» Directions for this task
Go through the data and count each line that has the string "left". Give that count alone.

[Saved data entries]
..............................

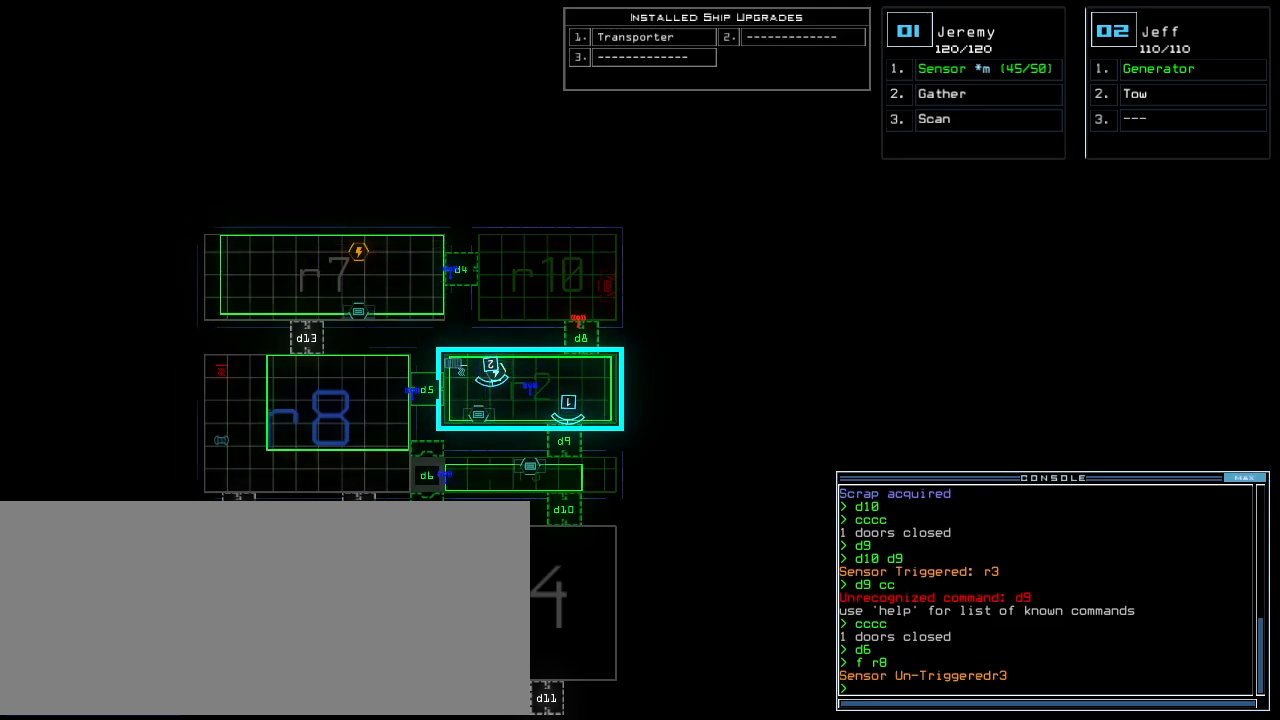
Gameplay with keyboard; each line is a JSON object with the keys held at the frame after it. "events" lists presses ("down") and releases ("up") of ".", "0", "1", "2", "3", "4", "5", "6", "7", "8", "9", "a", "b", "backspace", "c", "caps_lock", "comma", "ctrl_l", "ctrl_r", "d", "down", "e", "equals", "escape", "f", "f6", "g", "h", "i", "j", "k", "l", "left", "m", "minus", "n", "num3", "num9", "o", "p", "q", "quote", "r", "return", "right", "s", "semicolon", "shift_l", "shift_r", "space", "t", "tab", "tilde", "u", "up", "v", "w", "x", "y" and "z" between this image and that frame as [ms after this image, input, new state], when the widget could be followed in between. No other keys are recorded. Mouse input is not recorded.
{"keys": [], "events": [[160, "c", "down"], [220, "c", "up"], [300, "c", "down"], [380, "c", "up"]]}
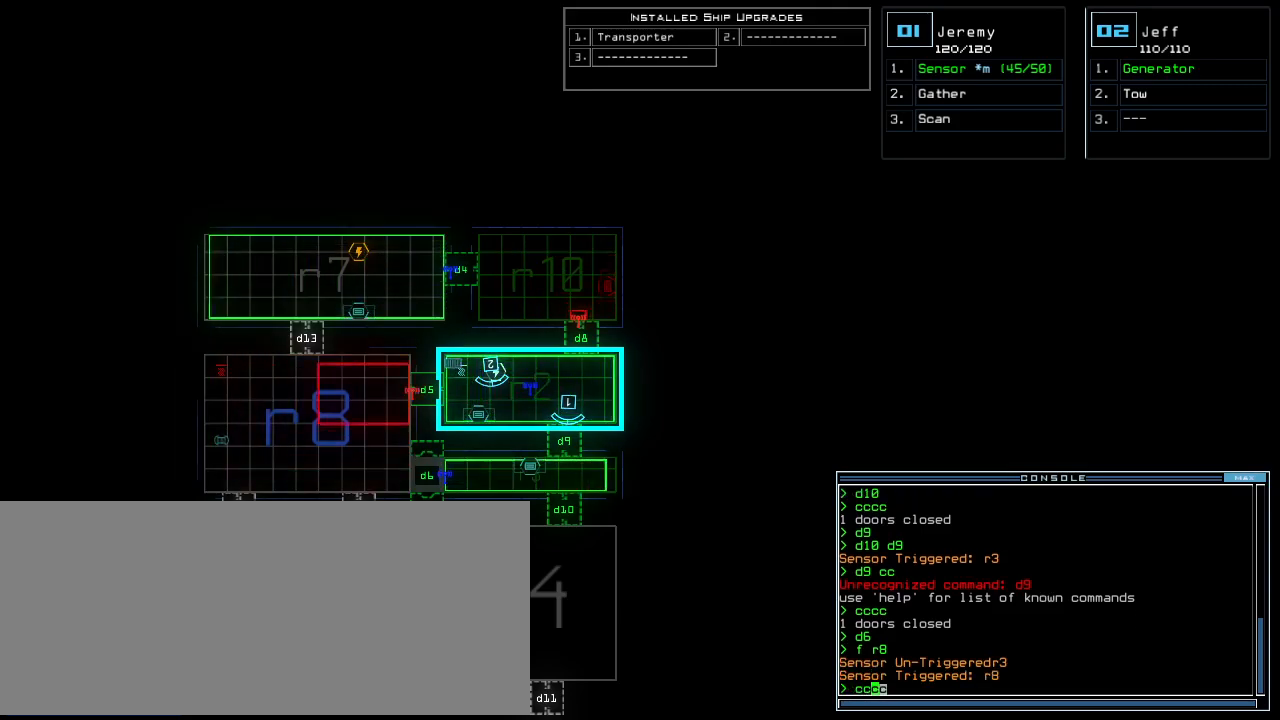
{"keys": [], "events": []}
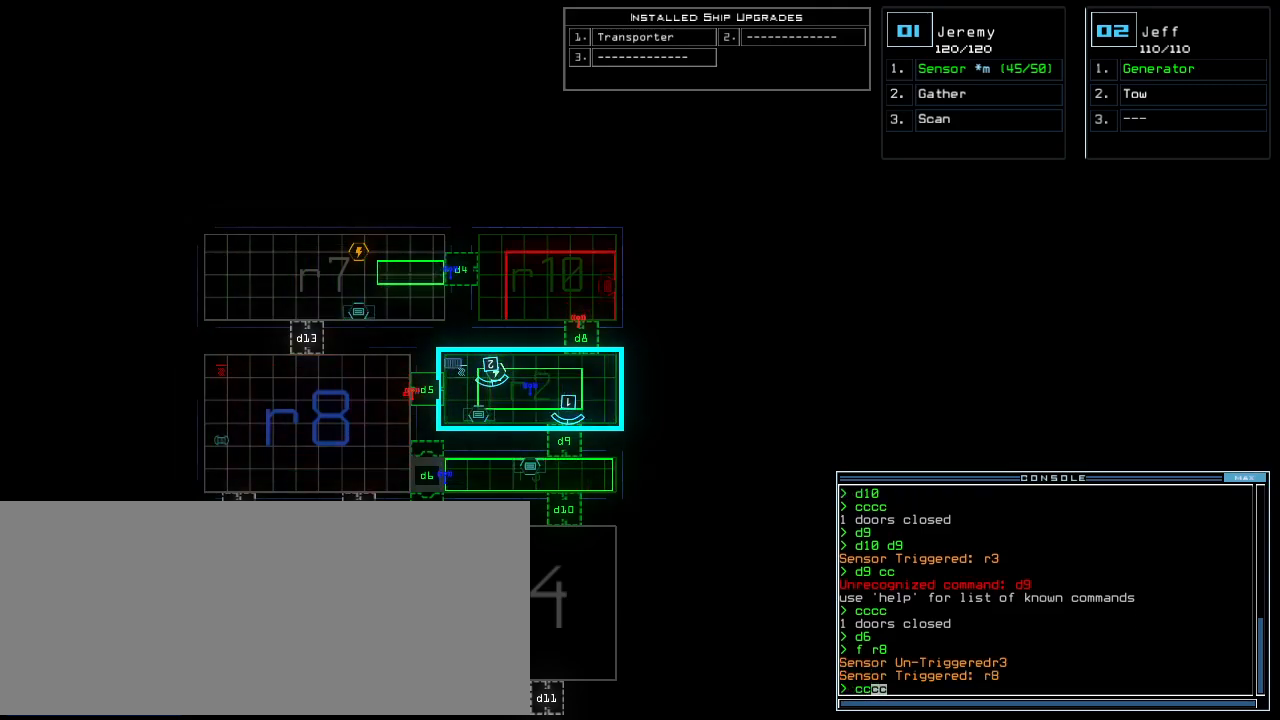
{"keys": [], "events": [[340, "return", "down"], [440, "return", "up"]]}
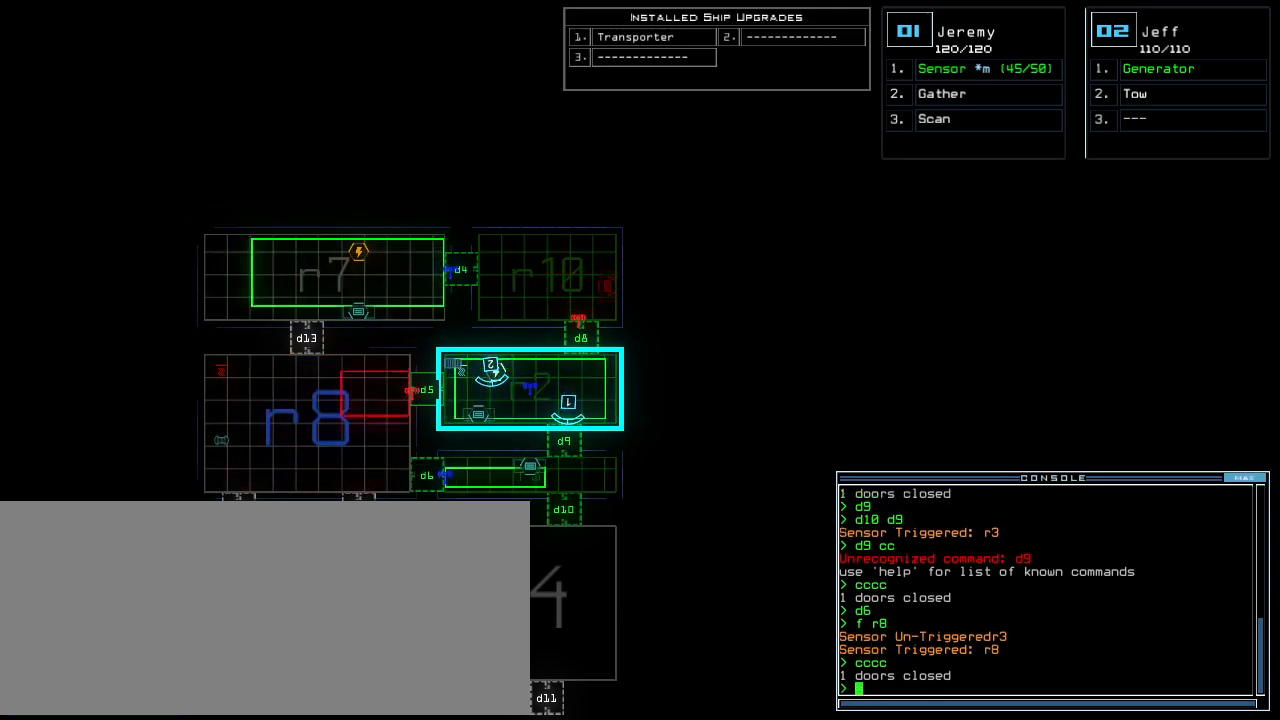
{"keys": [], "events": [[120, "d", "down"], [220, "d", "up"], [380, "return", "down"], [480, "return", "up"]]}
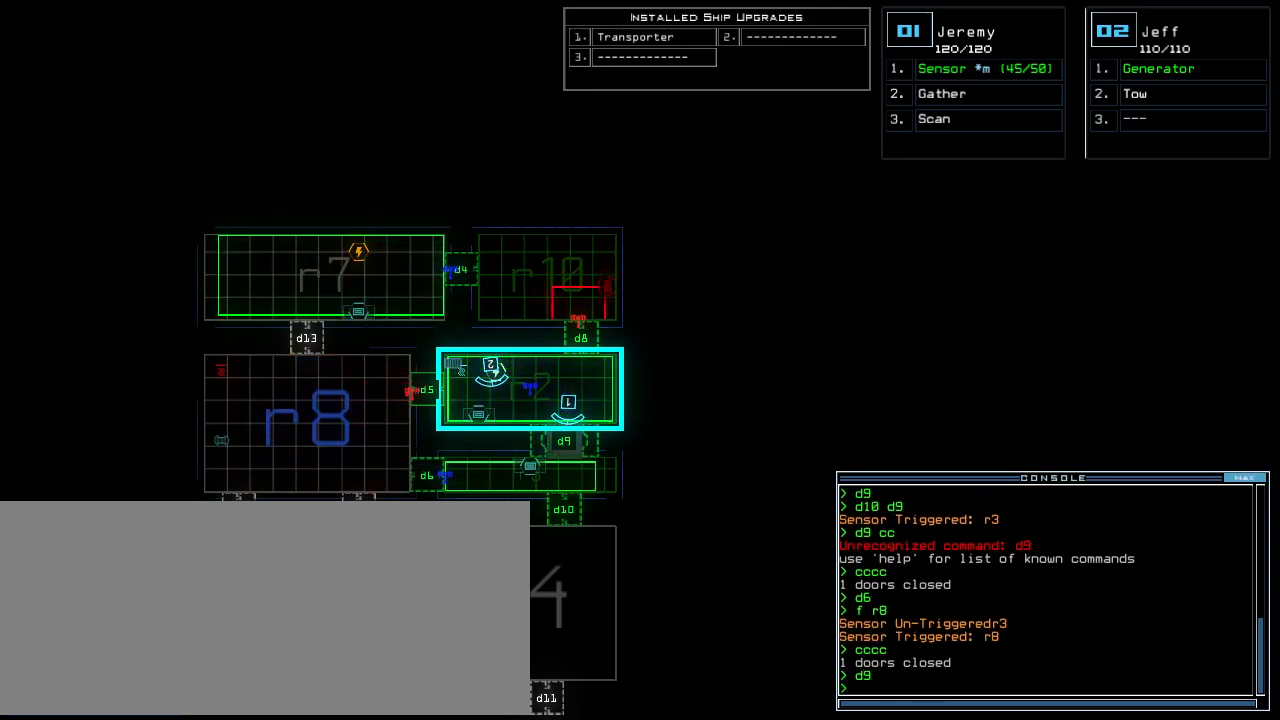
{"keys": ["up"], "events": [[220, "1", "down"], [280, "1", "up"], [340, "up", "down"], [380, "right", "down"], [480, "right", "up"]]}
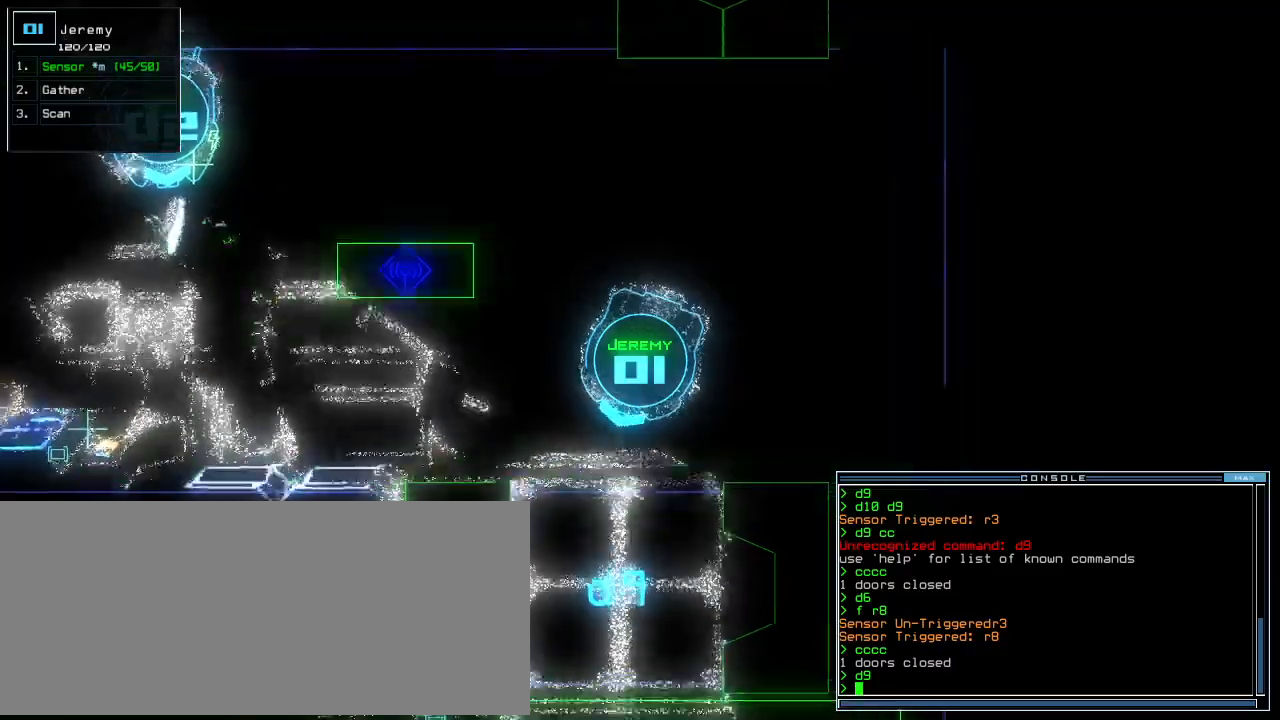
{"keys": ["1", "up"], "events": [[220, "d", "down"], [240, "left", "down"], [300, "d", "up"], [340, "left", "up"], [480, "1", "down"]]}
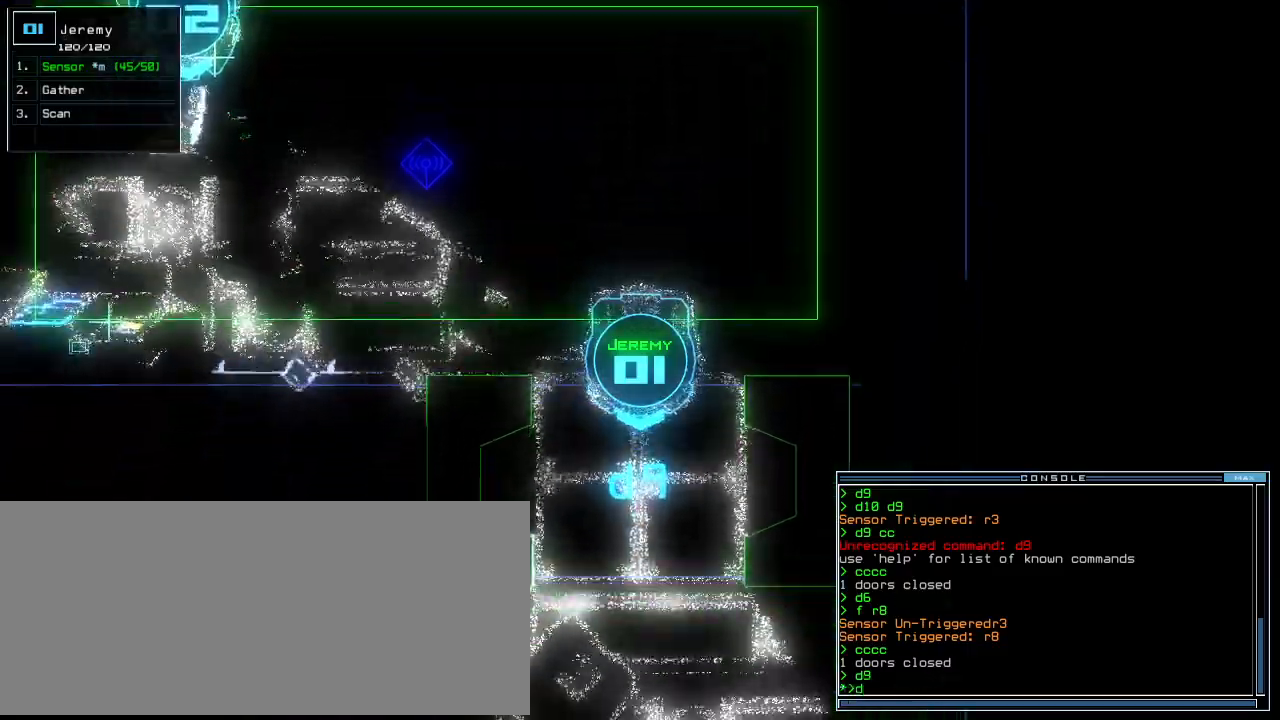
{"keys": ["up"], "events": [[40, "1", "up"], [260, "0", "down"], [320, "0", "up"]]}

..............................

» Answer to the exercise
2